2012-02-28 23:02 Real Madrid Por: Administrador

En Barcelona ahora hacen lo que antes criticaban



Guardiola no hablaba de los árbitros. Xavi no hablaba de los árbitros. La directiva no hablaba de los árbitros. Pero en las últimas semanas hemos comprobado como el descrédito se ha instalado con fuerza en Can Barça. Ya pocos creen el discurso humilde y afable de los azulgranas. Ahora se habla del estamento arbitral, y es que de alguna forma hay que justificar el mal momento que atraviesa el equipo tanto en el terreno de juego, como fuera de él.

El viento ha dejado de soplar a favor de los intereses del Fútbol Club Barcelona. Los pupilos de Guardiola se han encontrado enfrente a un equipo bien armado que le está poniendo los puntos sobre las íes. El ‘supuesto’ mejor equipo del mundo, tiene ante sí a un rival que le saca diez puntos en la clasificación liguera, y solo los fallos arbitrales no pueden justificar esa diferencia. Ahora el descredito deja en evidencia los valores de uno y los valores de otros. Mensajes subliminales, injusticias, ironías… todo vale para intentar engañar al espectador, pero son muchos los que han descubierto la verdadera cara de los barcelonistas.



En Can Barça ha habido un cambio de criterio. Cuando las cosas marchaban bien, los árbitros era un colectivo más que vestían de azulgrana –circunstancia que aún se sigue dando aunque ellos quieran evitar este hecho flagrante, como se comprobó ante el Atlético de Madrid en el Vicente Calderón-, eran otros los que ponían escusas, ya que ellos nunca lo hacían. Pero ahora, cuando no hay más evidencia que asumir el rol de segundones, parece que es complicado de encajar en los valores culés esta sintonía que suena con fuerza.

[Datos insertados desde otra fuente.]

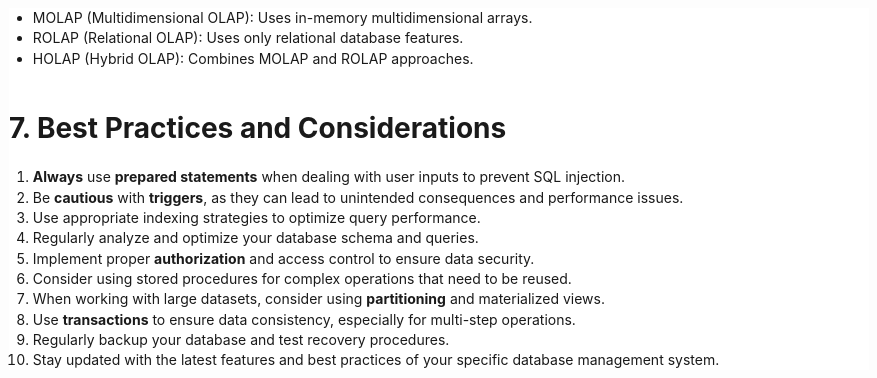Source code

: - MOLAP (Multidimensional OLAP): Uses in-memory multidimensional arrays.
- ROLAP (Relational OLAP): Uses only relational database features.
- HOLAP (Hybrid OLAP): Combines MOLAP and ROLAP approaches.

# 7. Best Practices and Considerations

1. **Always** use **prepared statements** when dealing with user inputs to prevent SQL injection.
2. Be **cautious** with **triggers**, as they can lead to unintended consequences and performance issues.
3. Use appropriate indexing strategies to optimize query performance.
4. Regularly analyze and optimize your database schema and queries.
5. Implement proper **authorization** and access control to ensure data security.
6. Consider using stored procedures for complex operations that need to be reused.
7. When working with large datasets, consider using **partitioning** and materialized views.
8. Use **transactions** to ensure data consistency, especially for multi-step operations.
9. Regularly backup your database and test recovery procedures.
10. Stay updated with the latest features and best practices of your specific database management system.



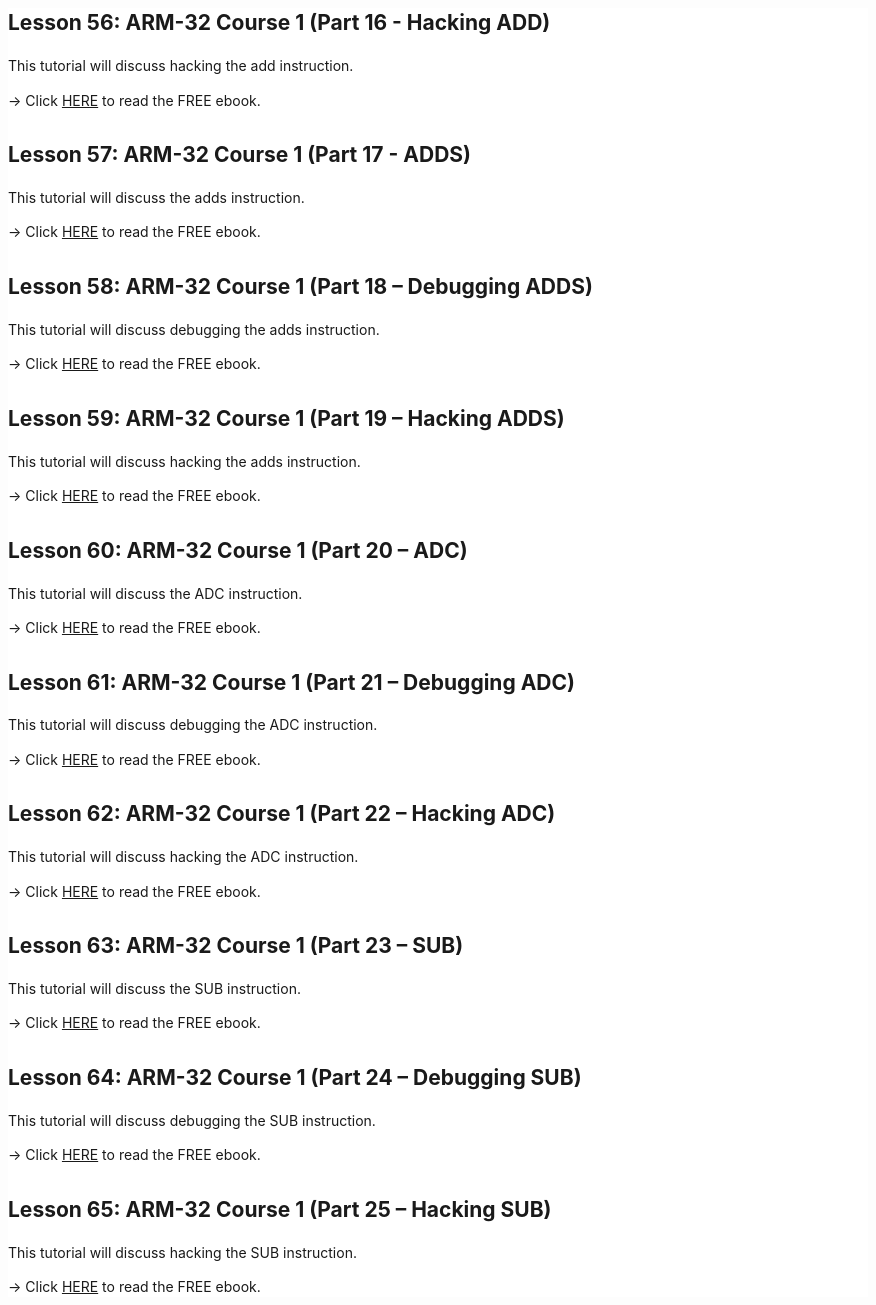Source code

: ## Lesson 56: ARM-32 Course 1 (Part 16 - Hacking ADD)
This tutorial will discuss hacking the add instruction.

-> Click [HERE](https://0xinfection.github.io/reversing) to read the FREE ebook.

## Lesson 57: ARM-32 Course 1 (Part 17 - ADDS)
This tutorial will discuss the adds instruction.

-> Click [HERE](https://0xinfection.github.io/reversing) to read the FREE ebook.

## Lesson 58: ARM-32 Course 1 (Part 18 – Debugging ADDS)
This tutorial will discuss debugging the adds instruction.

-> Click [HERE](https://0xinfection.github.io/reversing) to read the FREE ebook.

## Lesson 59: ARM-32 Course 1 (Part 19 – Hacking ADDS)
This tutorial will discuss hacking the adds instruction.

-> Click [HERE](https://0xinfection.github.io/reversing) to read the FREE ebook.

## Lesson 60: ARM-32 Course 1 (Part 20 – ADC)
This tutorial will discuss the ADC instruction.

-> Click [HERE](https://0xinfection.github.io/reversing) to read the FREE ebook.

## Lesson 61: ARM-32 Course 1 (Part 21 – Debugging ADC)
This tutorial will discuss debugging the ADC instruction.

-> Click [HERE](https://0xinfection.github.io/reversing) to read the FREE ebook.

## Lesson 62: ARM-32 Course 1 (Part 22 – Hacking ADC)
This tutorial will discuss hacking the ADC instruction.

-> Click [HERE](https://0xinfection.github.io/reversing) to read the FREE ebook. 

## Lesson 63: ARM-32 Course 1 (Part 23 – SUB)
This tutorial will discuss the SUB instruction.

-> Click [HERE](https://0xinfection.github.io/reversing) to read the FREE ebook.

## Lesson 64: ARM-32 Course 1 (Part 24 – Debugging SUB)
This tutorial will discuss debugging the SUB instruction.

-> Click [HERE](https://0xinfection.github.io/reversing) to read the FREE ebook. 

## Lesson 65: ARM-32 Course 1 (Part 25 – Hacking SUB)
This tutorial will discuss hacking the SUB instruction.

-> Click [HERE](https://0xinfection.github.io/reversing) to read the FREE ebook.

En Barcelona tiene impotencia de que este Madrid no pincha, de que no tiene el bajón físico y anímico que ellos sufren. El vestuario blanco es una piña, todos están con  su míster, se han sabido sobreponer a todo tipo de campañas de acoso y derribo, situación que en la Ciudad Condal ha pasado de ser idílica a ser tortuosa. El cisma del vestuario, un entrenador que arroja la toalla y que se medita el no renovar; y una directiva que intenta tirar balones fuera para esconder sus sucias armas de descrédito hace caer en la conclusión que algo no marcha bien en Barcelona, y no creemos que la culpa sea de los árbitros. No corren buenos tiempos en la Ciudad Condal, los cuales parecen no querer asumir su rol de equipo segundón que tiene muy complicado, por no decir imposible, atrapar al Real Madrid.

La realidad es que el equipo madridista es más regular, no falla, y el Barça es un vaivén de disparates que intentan esconder los trapos sucios bajo una cortina de humo que poco a poco se disipa. El campeón de Liga se forja jornada a jornada, y la pérdida de puntos de los barcelonistas no tiene más escusas. No hay más que hacer, todo está dicho. Los que no se quejaban de los árbitros, ahora se quejan; los que “no sabían perder” ahora solo saben ganar; y es que con el paso del tiempo pone a cada uno en su lugar. Las caretas se van cayendo y parece que no es oro todo lo que reluce. Algunos están quedando demasiado retratados y pierde todo tipo de crédito que en otro tiempo ganaron.